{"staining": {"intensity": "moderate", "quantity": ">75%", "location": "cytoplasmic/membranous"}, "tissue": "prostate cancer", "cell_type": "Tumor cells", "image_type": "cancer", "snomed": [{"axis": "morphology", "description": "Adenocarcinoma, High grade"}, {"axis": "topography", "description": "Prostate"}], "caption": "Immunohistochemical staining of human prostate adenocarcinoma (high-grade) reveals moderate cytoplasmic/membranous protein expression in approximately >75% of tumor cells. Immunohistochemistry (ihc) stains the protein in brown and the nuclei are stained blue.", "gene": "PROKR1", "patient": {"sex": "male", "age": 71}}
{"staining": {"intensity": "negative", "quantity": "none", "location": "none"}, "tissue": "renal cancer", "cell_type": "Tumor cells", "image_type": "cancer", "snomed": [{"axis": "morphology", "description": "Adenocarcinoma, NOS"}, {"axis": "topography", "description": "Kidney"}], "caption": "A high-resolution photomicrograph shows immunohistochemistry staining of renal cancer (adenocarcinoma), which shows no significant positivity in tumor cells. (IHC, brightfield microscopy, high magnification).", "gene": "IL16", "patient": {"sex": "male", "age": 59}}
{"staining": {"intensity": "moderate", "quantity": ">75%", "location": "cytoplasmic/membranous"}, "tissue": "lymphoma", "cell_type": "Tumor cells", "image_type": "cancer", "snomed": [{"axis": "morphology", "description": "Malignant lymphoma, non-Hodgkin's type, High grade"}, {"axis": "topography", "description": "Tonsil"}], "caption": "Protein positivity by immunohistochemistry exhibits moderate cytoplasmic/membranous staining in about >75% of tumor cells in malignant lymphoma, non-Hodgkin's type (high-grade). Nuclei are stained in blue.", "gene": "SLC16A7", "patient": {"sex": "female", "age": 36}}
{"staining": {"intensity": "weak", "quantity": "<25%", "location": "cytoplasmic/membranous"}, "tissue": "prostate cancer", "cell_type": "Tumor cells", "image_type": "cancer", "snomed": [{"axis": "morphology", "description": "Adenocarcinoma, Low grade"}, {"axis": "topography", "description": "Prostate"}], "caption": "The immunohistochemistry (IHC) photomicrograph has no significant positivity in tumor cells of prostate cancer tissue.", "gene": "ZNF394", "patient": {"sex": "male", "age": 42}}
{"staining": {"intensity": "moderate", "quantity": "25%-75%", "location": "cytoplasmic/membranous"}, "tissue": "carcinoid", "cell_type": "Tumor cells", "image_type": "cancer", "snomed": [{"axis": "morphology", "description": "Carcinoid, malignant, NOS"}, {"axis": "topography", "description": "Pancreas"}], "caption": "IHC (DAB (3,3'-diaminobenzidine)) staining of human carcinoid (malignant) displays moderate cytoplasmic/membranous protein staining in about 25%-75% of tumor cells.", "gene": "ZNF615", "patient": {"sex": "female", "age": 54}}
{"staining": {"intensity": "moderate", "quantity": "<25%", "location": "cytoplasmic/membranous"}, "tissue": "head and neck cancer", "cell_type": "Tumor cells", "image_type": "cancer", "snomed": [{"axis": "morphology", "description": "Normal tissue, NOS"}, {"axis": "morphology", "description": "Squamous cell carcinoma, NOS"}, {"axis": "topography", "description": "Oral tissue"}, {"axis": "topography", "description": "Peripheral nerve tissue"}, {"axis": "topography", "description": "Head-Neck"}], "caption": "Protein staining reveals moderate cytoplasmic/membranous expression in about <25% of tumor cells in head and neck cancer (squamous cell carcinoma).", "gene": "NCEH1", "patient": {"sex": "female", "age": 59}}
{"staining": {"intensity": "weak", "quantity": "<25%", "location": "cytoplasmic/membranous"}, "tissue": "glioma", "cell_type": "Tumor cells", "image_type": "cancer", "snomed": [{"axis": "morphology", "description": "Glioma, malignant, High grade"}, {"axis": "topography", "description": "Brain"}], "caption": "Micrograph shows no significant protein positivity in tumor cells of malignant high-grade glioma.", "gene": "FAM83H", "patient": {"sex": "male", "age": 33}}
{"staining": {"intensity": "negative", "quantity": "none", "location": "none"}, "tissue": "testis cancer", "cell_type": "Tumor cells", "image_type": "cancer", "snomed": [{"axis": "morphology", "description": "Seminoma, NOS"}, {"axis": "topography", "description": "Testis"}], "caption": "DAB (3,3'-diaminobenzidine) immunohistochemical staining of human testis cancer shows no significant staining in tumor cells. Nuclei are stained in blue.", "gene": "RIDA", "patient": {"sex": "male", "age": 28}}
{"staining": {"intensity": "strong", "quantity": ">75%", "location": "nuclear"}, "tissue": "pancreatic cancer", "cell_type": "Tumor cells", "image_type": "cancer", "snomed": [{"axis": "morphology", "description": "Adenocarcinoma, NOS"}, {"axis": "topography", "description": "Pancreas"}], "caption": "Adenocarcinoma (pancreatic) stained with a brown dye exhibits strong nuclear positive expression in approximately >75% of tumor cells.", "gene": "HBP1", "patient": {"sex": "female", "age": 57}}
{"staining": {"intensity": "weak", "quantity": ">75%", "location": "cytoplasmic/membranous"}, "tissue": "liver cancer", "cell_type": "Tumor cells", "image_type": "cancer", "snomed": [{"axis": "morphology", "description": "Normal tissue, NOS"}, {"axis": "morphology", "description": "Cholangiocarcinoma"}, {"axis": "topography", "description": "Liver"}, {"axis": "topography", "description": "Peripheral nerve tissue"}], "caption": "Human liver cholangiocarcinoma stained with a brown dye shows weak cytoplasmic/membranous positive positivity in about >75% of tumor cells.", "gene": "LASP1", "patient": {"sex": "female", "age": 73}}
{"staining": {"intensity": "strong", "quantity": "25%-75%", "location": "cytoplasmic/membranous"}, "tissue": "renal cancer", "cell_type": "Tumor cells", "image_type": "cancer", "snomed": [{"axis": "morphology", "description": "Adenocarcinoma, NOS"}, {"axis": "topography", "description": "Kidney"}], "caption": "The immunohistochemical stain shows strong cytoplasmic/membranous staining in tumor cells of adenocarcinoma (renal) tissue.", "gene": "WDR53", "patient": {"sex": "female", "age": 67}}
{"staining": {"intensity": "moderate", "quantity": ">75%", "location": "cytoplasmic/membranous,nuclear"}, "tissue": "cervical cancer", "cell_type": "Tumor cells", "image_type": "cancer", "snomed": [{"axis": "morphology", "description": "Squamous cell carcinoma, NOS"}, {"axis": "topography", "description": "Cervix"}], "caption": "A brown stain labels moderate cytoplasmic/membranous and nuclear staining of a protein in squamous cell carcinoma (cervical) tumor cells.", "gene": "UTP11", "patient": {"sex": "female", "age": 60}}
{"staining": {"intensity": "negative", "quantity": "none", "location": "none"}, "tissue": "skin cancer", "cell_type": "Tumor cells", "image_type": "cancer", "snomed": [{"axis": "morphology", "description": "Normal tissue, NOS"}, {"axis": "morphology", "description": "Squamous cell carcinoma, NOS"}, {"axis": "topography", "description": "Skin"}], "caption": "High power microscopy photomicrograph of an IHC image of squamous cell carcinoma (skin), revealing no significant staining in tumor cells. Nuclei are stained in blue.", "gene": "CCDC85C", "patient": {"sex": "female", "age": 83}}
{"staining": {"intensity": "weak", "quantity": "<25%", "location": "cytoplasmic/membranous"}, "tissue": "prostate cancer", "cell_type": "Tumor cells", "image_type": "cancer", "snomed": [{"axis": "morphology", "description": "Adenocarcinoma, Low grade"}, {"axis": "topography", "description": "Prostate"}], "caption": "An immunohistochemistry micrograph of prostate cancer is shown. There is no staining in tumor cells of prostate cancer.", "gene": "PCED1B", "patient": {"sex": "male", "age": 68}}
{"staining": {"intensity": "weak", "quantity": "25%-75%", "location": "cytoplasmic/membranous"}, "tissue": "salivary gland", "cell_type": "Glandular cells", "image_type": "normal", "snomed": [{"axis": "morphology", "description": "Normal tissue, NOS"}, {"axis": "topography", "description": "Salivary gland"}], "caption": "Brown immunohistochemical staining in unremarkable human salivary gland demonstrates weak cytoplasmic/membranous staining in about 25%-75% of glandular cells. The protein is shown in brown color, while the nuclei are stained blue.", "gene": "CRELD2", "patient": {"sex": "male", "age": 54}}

Try it>
Reproduce exactly the entries above, limited to the lines from the one with "immunohistochemistry (IHC) photomicrograph" through the one with "no significant protein", both included.

Solution to the problem>
{"staining": {"intensity": "weak", "quantity": "<25%", "location": "cytoplasmic/membranous"}, "tissue": "prostate cancer", "cell_type": "Tumor cells", "image_type": "cancer", "snomed": [{"axis": "morphology", "description": "Adenocarcinoma, Low grade"}, {"axis": "topography", "description": "Prostate"}], "caption": "The immunohistochemistry (IHC) photomicrograph has no significant positivity in tumor cells of prostate cancer tissue.", "gene": "ZNF394", "patient": {"sex": "male", "age": 42}}
{"staining": {"intensity": "moderate", "quantity": "25%-75%", "location": "cytoplasmic/membranous"}, "tissue": "carcinoid", "cell_type": "Tumor cells", "image_type": "cancer", "snomed": [{"axis": "morphology", "description": "Carcinoid, malignant, NOS"}, {"axis": "topography", "description": "Pancreas"}], "caption": "IHC (DAB (3,3'-diaminobenzidine)) staining of human carcinoid (malignant) displays moderate cytoplasmic/membranous protein staining in about 25%-75% of tumor cells.", "gene": "ZNF615", "patient": {"sex": "female", "age": 54}}
{"staining": {"intensity": "moderate", "quantity": "<25%", "location": "cytoplasmic/membranous"}, "tissue": "head and neck cancer", "cell_type": "Tumor cells", "image_type": "cancer", "snomed": [{"axis": "morphology", "description": "Normal tissue, NOS"}, {"axis": "morphology", "description": "Squamous cell carcinoma, NOS"}, {"axis": "topography", "description": "Oral tissue"}, {"axis": "topography", "description": "Peripheral nerve tissue"}, {"axis": "topography", "description": "Head-Neck"}], "caption": "Protein staining reveals moderate cytoplasmic/membranous expression in about <25% of tumor cells in head and neck cancer (squamous cell carcinoma).", "gene": "NCEH1", "patient": {"sex": "female", "age": 59}}
{"staining": {"intensity": "weak", "quantity": "<25%", "location": "cytoplasmic/membranous"}, "tissue": "glioma", "cell_type": "Tumor cells", "image_type": "cancer", "snomed": [{"axis": "morphology", "description": "Glioma, malignant, High grade"}, {"axis": "topography", "description": "Brain"}], "caption": "Micrograph shows no significant protein positivity in tumor cells of malignant high-grade glioma.", "gene": "FAM83H", "patient": {"sex": "male", "age": 33}}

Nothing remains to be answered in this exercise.